In a separate incident of violence caused by the junta, artillery fired at 9:30 PM on 9 June caused an explosion beside a motorcycle repair shop in the northern ward No.5 of Hnit Kayin village, injuring a man from the town. The artillery shells hit the knee of Ko Kaung Kyi, age 30, from Hnit Kayin village. Although the injury was not serious, the locals were frightened that their lives were insecure due to being fired upon for days by the junta military. On June 9, after the junta council opened fire, warplanes were hovering, causing concern. Civilians from wards 4, 5, and 6 sought shelter at the monastery, and some moved to Mawlamyine.

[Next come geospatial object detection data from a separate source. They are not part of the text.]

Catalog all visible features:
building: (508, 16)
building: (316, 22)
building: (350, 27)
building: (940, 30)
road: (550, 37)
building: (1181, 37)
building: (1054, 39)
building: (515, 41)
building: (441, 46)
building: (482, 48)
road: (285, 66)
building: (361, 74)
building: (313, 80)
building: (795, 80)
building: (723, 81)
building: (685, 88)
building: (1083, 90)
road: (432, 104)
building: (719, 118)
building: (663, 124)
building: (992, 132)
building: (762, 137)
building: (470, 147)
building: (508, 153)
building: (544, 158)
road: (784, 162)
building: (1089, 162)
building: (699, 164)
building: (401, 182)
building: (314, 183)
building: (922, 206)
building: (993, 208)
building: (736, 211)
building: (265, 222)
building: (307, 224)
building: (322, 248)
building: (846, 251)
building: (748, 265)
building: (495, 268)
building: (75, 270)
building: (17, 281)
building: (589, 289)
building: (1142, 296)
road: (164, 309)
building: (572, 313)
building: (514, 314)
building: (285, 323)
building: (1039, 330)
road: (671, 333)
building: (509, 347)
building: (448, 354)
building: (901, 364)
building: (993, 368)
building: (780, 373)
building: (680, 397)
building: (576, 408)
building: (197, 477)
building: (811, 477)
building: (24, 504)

Torture and abductions are also increasingly common. On the morning of June 13, according to local witnesses, more than forty troops from the junta raided and captured four men and two women from Thabyar village in Launglon Township, Dawei District, after torturing them violently:
“Initially, junta troops and police entered the village on foot. Later, they came near the entrance sign of the village with three lorries and a civilian car and sealed the road for inspection. After that, at 10:00 AM, they entered a restaurant near the place of the inspection and arrested four men and two women, including the shopkeeper. There was no reason why they arrested them like this,” a 40-year-old local man recounted what he witnessed. The junta troops have been arming their auxiliaries and supporting forces to use civilians as militia groups.
This week, HURFOM also reported cases of innocent civilians supporting the revolutionary forces being arrested and abducted. According to sources, a man from Kyauk Bon village, Kyaik Hto Township, Mon State, was arrested at his home after it was raised by the junta on 12 June at 7 PM by over ten soldiers.

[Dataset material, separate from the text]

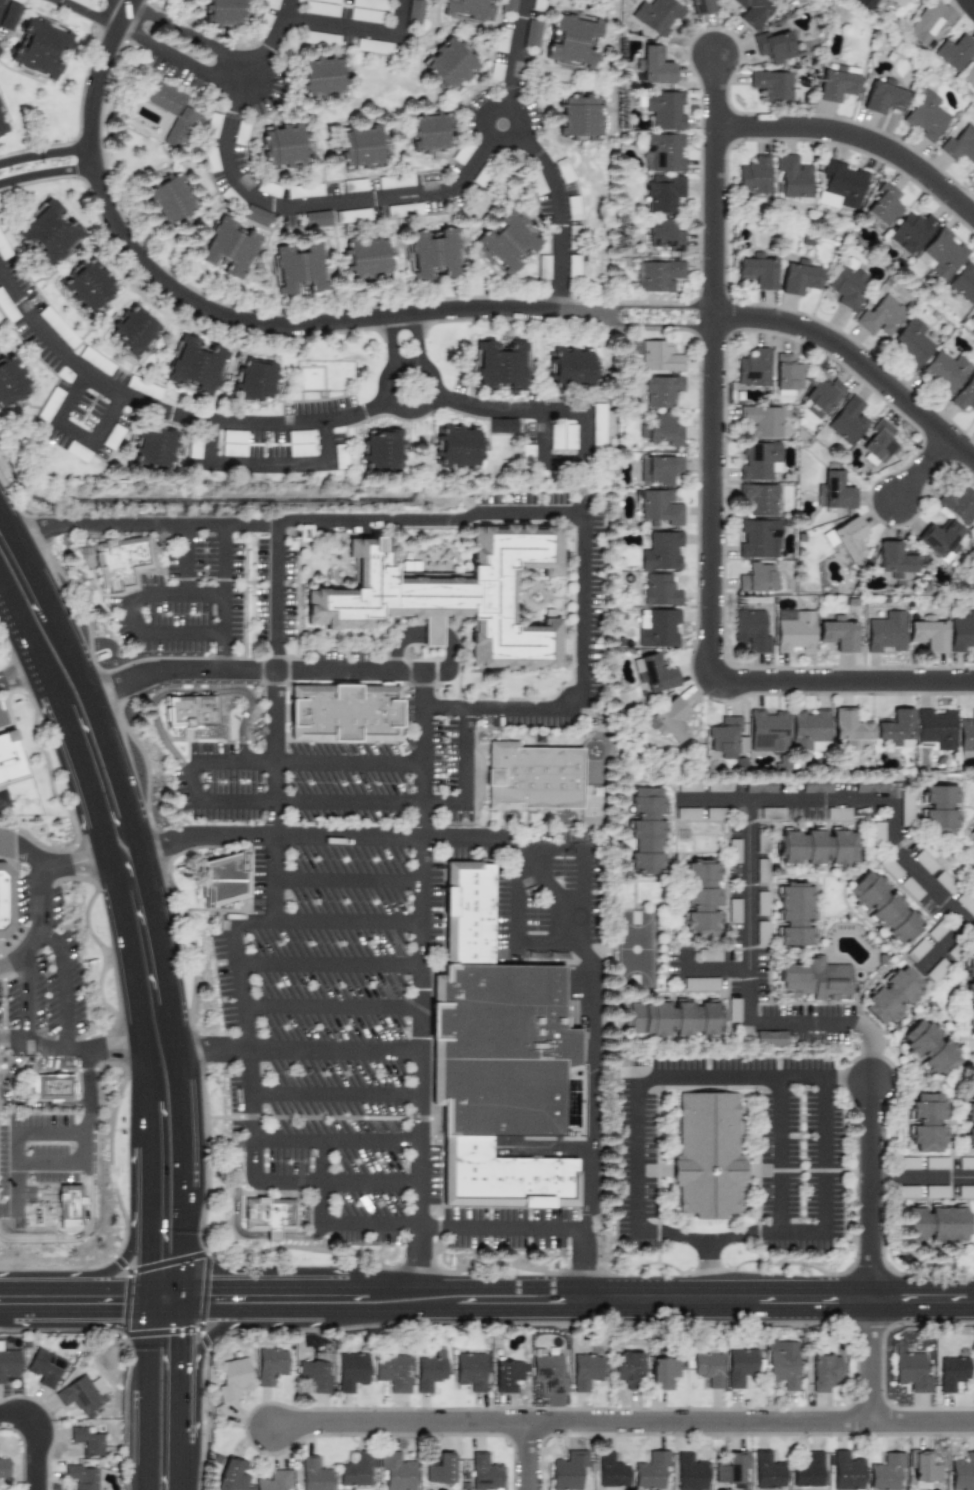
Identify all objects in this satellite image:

While interrogating Ko Kyaw Moe, the junta forces beat him up, tied his hands and took him away: “Ko Kyaw Moe was selling goods in the village and was caught saying he supported the People’s Defense Forces. He may have been arrested because someone tipped off the junta,” said a Kyauk Bon local.
These arrests reveal the junta’s genuine fears of democracy and the power of the people who rally around a future that excludes the Burma Army and its volatile forces.